Zeitweilig wird darüber gemunkelt, das jedwede Art von Kino- und Filmprojektion sakrosankt zu sprechen sei und den Vortritt habe gegenüber jeglicher Fernsehdarbietung.
Schließlch sei CinemaScope die Wunderwaffe der Industrie gegen das aufkommende Fernsehen gewesen, und jegliches Projektion liege damit im Vorteil. Und dies trifft auf viele Kinos auch zu, jedoch nicht auf die Rezeption in den Heimkinomedien oder auf Flachbildschirm und auch in der Ausnutzung der Panels der digitalen Beamer in den Kinos: dort erweist sich das Scope-Format mit 2,35:1 als Nachteil.
Und bereits in den 1950er Jahren wurde durch Superscope oder Superscope 235 aus aus einem sphärisch gedrehten Film ein ge-fake-ter CinemaScope-Film für das Kino hergestellt, in dem das Aufnahmeformat einfach in der Höhe beschnitten wurde und dann auf ein anamorphotisches Interpositiv vergrößert wurde, durch Umkopierung.
Dieser Prozess und eine Mythisierung des Cinemascope- oder auch 70 mm-Breitbildes geht auch einher mit dem Film "The Abyss", der in den Kinos immer immerhin eine akzeptable Breitbild-Vorführung erfuhr, die nun als das Maß aller Dinge vermutet wird. Und eine Fernsehausstrahlung des Films könne damit auf keinen Fall mithalten.

_VORHANDENE DATEN_
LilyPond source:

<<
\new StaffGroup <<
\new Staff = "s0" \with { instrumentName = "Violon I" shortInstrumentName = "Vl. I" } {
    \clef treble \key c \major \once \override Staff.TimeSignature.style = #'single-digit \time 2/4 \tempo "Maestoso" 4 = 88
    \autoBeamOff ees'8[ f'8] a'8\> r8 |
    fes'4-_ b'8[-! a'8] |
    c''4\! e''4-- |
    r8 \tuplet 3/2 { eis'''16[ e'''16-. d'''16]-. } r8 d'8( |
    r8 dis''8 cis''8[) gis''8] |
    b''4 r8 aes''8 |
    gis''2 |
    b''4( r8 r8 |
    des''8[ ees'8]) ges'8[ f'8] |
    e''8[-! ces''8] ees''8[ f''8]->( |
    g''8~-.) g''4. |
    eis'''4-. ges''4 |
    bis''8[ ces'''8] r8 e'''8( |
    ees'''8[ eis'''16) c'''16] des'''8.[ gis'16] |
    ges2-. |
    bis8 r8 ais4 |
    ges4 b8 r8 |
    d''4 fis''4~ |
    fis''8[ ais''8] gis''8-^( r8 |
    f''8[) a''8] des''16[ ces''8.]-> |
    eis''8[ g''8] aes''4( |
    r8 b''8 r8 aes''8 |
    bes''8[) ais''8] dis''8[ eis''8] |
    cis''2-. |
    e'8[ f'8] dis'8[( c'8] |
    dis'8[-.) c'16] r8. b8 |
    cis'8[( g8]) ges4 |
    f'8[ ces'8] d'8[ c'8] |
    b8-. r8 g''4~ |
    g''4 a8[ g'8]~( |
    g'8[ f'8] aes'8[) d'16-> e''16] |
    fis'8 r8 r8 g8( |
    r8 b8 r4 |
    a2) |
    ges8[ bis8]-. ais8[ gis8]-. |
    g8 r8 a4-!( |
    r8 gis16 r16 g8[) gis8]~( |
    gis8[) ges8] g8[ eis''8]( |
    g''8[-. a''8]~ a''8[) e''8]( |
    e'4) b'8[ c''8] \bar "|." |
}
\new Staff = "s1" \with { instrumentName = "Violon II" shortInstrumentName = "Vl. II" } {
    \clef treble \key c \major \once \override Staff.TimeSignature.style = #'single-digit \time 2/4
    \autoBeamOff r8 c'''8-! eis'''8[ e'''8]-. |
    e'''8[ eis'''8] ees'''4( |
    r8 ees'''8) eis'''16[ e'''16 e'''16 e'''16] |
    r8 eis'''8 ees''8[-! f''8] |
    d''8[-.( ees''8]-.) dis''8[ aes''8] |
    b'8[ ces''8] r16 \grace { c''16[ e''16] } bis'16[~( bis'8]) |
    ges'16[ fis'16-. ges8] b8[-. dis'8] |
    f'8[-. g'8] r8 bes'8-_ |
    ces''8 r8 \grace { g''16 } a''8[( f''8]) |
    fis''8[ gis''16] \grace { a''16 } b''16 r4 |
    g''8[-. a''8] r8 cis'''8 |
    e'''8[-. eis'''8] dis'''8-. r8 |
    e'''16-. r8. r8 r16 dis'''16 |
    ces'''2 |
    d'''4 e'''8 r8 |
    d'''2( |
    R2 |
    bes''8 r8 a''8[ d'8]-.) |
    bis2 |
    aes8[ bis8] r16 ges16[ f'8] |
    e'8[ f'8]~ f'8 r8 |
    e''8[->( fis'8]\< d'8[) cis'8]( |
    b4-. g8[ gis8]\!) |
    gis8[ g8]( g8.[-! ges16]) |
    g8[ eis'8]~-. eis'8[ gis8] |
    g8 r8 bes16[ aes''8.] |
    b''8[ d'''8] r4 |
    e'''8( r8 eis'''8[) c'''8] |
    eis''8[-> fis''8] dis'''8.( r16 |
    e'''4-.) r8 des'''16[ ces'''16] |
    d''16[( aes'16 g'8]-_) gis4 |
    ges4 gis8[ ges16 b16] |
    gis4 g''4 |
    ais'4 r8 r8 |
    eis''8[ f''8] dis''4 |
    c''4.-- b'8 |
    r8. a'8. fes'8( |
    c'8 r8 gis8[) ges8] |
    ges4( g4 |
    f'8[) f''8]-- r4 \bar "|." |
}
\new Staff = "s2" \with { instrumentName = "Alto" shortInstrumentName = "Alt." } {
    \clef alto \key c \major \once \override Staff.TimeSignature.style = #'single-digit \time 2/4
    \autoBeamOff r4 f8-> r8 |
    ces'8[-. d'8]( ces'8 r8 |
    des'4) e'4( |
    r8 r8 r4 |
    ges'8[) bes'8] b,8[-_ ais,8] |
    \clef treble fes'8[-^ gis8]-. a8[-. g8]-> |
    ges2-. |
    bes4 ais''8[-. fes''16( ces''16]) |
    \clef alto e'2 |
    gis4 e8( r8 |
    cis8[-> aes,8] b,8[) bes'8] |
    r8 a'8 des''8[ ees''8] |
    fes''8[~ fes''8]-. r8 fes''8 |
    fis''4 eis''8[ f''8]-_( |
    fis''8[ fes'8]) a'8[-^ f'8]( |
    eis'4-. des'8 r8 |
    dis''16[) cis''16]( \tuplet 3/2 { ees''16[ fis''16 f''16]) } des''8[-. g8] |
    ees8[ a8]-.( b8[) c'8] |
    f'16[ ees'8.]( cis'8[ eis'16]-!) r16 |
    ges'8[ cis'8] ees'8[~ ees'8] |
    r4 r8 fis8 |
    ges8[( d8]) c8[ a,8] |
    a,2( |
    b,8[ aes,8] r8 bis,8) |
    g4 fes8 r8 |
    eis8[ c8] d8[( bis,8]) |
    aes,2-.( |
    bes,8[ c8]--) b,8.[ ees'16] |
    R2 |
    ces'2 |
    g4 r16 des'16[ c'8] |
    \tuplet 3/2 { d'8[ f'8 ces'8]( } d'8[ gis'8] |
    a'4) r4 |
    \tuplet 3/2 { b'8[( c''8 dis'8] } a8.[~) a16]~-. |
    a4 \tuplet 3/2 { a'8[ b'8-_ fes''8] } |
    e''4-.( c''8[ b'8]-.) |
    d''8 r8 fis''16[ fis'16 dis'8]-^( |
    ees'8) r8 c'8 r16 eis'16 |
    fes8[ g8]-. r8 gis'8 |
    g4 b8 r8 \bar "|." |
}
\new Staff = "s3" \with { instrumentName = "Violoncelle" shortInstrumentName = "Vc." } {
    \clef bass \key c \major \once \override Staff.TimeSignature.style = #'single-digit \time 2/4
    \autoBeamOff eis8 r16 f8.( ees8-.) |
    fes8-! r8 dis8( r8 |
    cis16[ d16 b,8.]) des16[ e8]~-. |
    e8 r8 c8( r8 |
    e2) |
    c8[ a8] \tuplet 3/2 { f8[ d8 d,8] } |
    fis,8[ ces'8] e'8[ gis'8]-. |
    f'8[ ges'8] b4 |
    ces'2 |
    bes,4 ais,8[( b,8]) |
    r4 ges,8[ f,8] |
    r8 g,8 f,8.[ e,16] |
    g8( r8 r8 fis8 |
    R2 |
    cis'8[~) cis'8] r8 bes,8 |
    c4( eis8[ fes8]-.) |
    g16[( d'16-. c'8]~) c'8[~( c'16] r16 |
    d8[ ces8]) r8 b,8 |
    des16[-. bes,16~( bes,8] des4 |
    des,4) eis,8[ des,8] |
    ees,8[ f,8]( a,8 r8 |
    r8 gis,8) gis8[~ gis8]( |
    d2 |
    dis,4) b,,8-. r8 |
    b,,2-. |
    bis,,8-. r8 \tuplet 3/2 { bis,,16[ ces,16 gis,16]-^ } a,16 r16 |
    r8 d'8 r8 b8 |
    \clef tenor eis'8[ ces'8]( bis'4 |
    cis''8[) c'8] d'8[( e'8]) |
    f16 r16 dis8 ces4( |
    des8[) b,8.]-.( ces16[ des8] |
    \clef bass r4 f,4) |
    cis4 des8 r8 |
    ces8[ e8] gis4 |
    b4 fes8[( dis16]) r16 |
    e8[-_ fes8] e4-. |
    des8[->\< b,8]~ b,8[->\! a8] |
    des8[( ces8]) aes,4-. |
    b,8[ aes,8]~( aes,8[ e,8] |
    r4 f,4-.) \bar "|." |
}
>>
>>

_DEINE AUFGABE 1_
Schreib aus dem Text über CinemaScope die Stelle von „Zeitweilig wird darüber“ bis „wurde, durch Umkopierung.“ Wort für Wort ab.
_DEINE AUFGABE 2_
Führ den Text über CinemaScope nach seinem letzten Satz weiter.

_DEINE ANTWORT 1_
Zeitweilig wird darüber gemunkelt, das jedwede Art von Kino- und Filmprojektion sakrosankt zu sprechen sei und den Vortritt habe gegenüber jeglicher Fernsehdarbietung.
Schließlch sei CinemaScope die Wunderwaffe der Industrie gegen das aufkommende Fernsehen gewesen, und jegliches Projektion liege damit im Vorteil. Und dies trifft auf viele Kinos auch zu, jedoch nicht auf die Rezeption in den Heimkinomedien oder auf Flachbildschirm und auch in der Ausnutzung der Panels der digitalen Beamer in den Kinos: dort erweist sich das Scope-Format mit 2,35:1 als Nachteil.
Und bereits in den 1950er Jahren wurde durch Superscope oder Superscope 235 aus aus einem sphärisch gedrehten Film ein ge-fake-ter CinemaScope-Film für das Kino hergestellt, in dem das Aufnahmeformat einfach in der Höhe beschnitten wurde und dann auf ein anamorphotisches Interpositiv vergrößert wurde, durch Umkopierung.

_DEINE ANTWORT 2_
Auf sehr gut kalibriertem UHD-Fernsehern wirken allerdings Super 35-Produktionen des James Cameron wie z.B. "T2" oder "Titanic" seit den jüngsten Transfers um Welten besser als damalige 35 mm-Filmkopien. Möglich wäre sogar, für die Fernsehverwertung das Format in der ursprünglichen Höhe wieder aufzufahren: Auf heutigen Flachbildschirmen im 16:9-Vollformat des Bildschirms, z.B. kann die 3D-Fassung von "Titanic" oder die frühere Laserdisc-Edition von "The Abyss" in dieser Variante gegenüber den amputierten Pseudo-Scope-Versionen der Kinofassungen sogar einen Vorteil erlangen.
Die sogenannte Super 35-Produktion "The Abyss" ist ohnedies auf 70 mm körniger als die vergleichbare Super 35 Produktion "Alien Nation" aus ungefähr demselben Zeitraum (zumal "Abyss" wie "Aliens" u.a. auf MovieCam mit Tonfenster und open gate gedreht wurde und daher noch weniger Negativfläche als 4-perf Super 35 aufweist, also nur über bedingte Auflösung verfügt).
Besonders kläglich sah "Abyss" seinerzeit auf 35 mm in Scope 2.35 aus, wegen der problematischen Dupkopierung zum anamorphotischen Intermedpositiv. Zudem wurde der Film von der Fox bei der Erstaufführung durch eine dem Regisseur aufgezwungene Schnittfassung verstümmelt.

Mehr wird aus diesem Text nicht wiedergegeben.